In a recent New York Times article entitled Blogger’s Incarceration Raises First Amendment Questions, Campbell Robertson details the story of an activist who is the only journalist in the Western Hemisphere in a jail cell because of accusations he made on his blog.  The blogger, Roger Shuler, is the author of the Legal Schnauzer.  Schuler’s blog is known for its ongoing allegations of public corruption and conspiracy theories. Schuler’s arrest and subsequent detention on contempt charges stems from a defamation lawsuit filed by the son of the former governor of Alabama.  Last July, the court issued a temporary restraining order which enjoined Schuler from making any further blog posts accusing the former governor’s son of impregnating a lobbyist and secretly paying for an abortion.  The court also directed Schuler to remove older salacious blog posts about the married son of the former governor. At a subsequent hearing where Schuler appeared pro se, he unsuccessfully argued that the court lacked jurisdiction, calling the court a joke.  The court subsequently ruled that the hearing “served as a trial on the merits” and ordered that Schuler be jailed until he removed the scandalous posts.  Now Schuler, sits in a jail cell because he is unwilling to remove the posts or have an attorney contest his incarceration.

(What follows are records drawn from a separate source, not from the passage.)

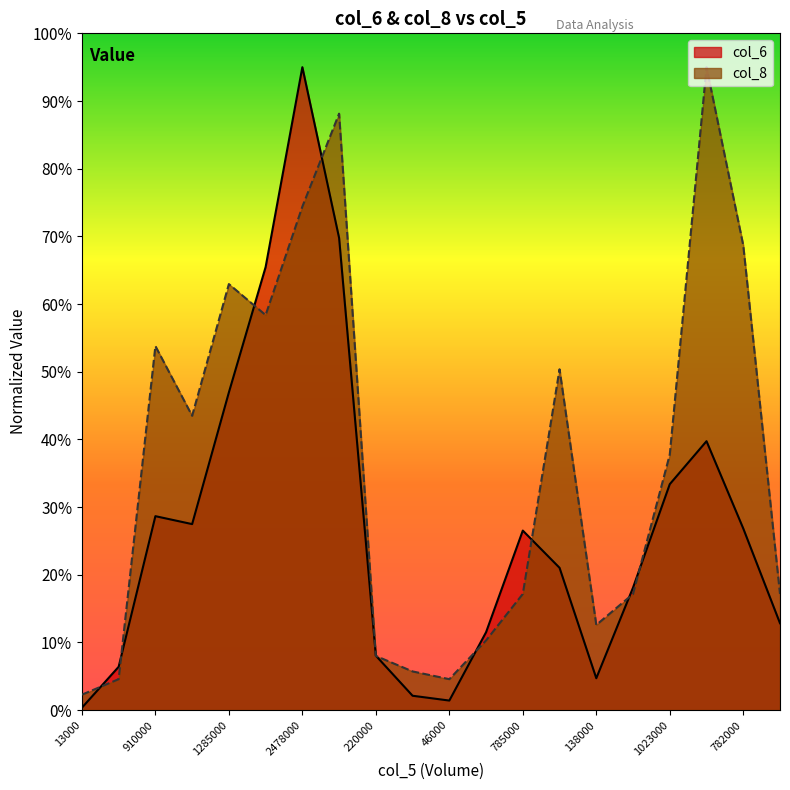

The value of col_8 at 138000 is 5.9. True or false?

False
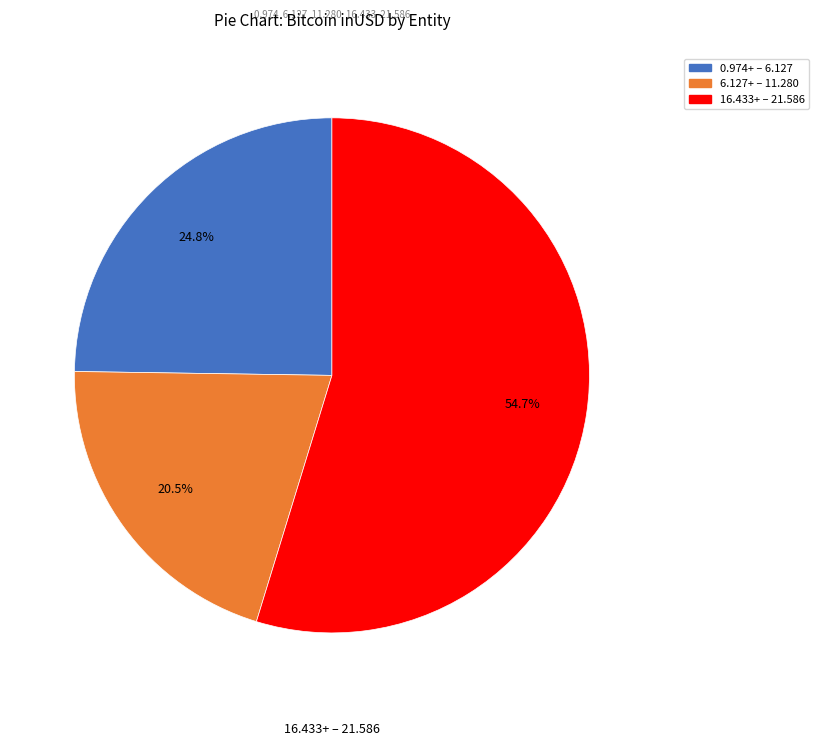

Is there a majority slice in this chart?

Yes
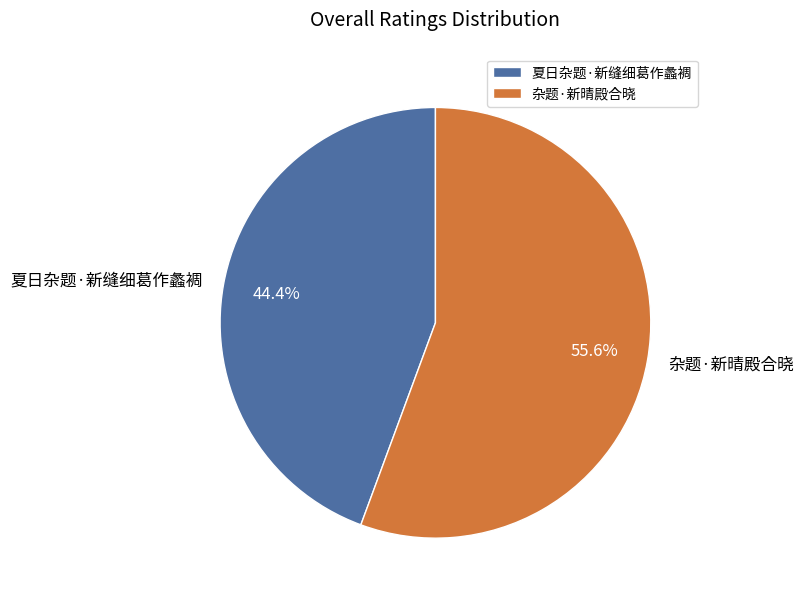

Approximately how many times larger is the value at 夏日杂题·新缝细葛作蠡裯 compared to 杂题·新晴殿合晓?

0.8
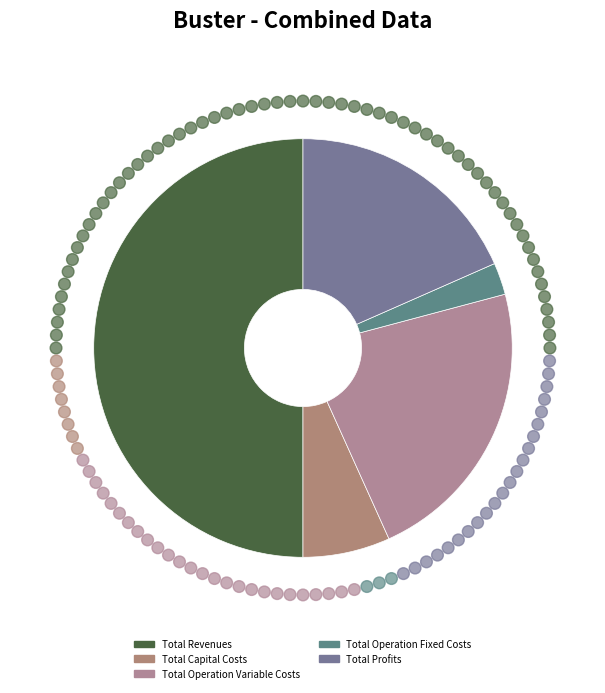

To the nearest percent, what is the combined percentage of Total Revenues and Total Capital Costs?

57%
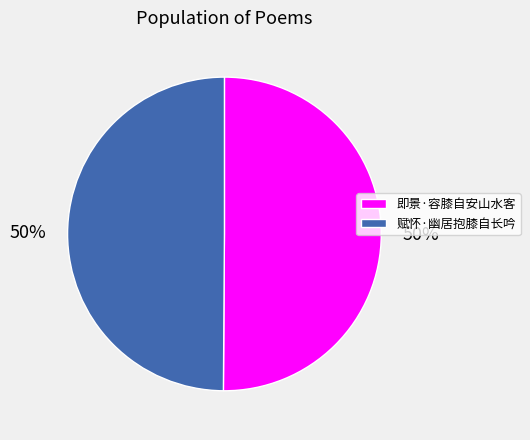

What is the ratio of the value at 赋怀·幽居抱膝自长吟 to the value at 即景·容膝自安山水客?

1.0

What I find most interesting about this case is whether First Amendment rights regarding blog posts may be impacted because of Schuler’s refusal to engage in the legal process?  According to several civil rights attorneys, an amicus brief from the ACLU and even some of Schuler’s critics, the court’s ruling is alarming.  One of Schuler’s critics, who in the past has threatened to sue Schuler for defamation, criticized the courts holding as having a potential chilling effect on blogging.  In this case the court banned Schuler’s blog posts holding that they were libel.  However, libel must be proved at trial, and here the hearing where Schuler opted out of the system is not enough according to Constitutional Law attorney Ken White.  Now, bloggers First Amendment rights could be affected because of Schuler’s refusal to participate in the judicial system.  In his article, Robertson details how Schuler’s past accusations have led to a flurry of previous litigation where Schuler mostly lost.  Nevertheless, Schuler’s salacious allegations deserve the same protection under the First Amendment as those of any other person, blogger or journalist.  However, any effects on bloggers First Amendment rights should not be determined in a case where a blogger refuses to take part in the judicial system but instead argues that the court is a “joke” and lacks jurisdiction.  Instead bloggers First Amendment rights must be forged where the case is argued on its merits.  In this case the effect on blogging may not be chilling but instead may only be room temperature, but we may not find out until Schuler opts back in to the judicial system and argues the case on its merits.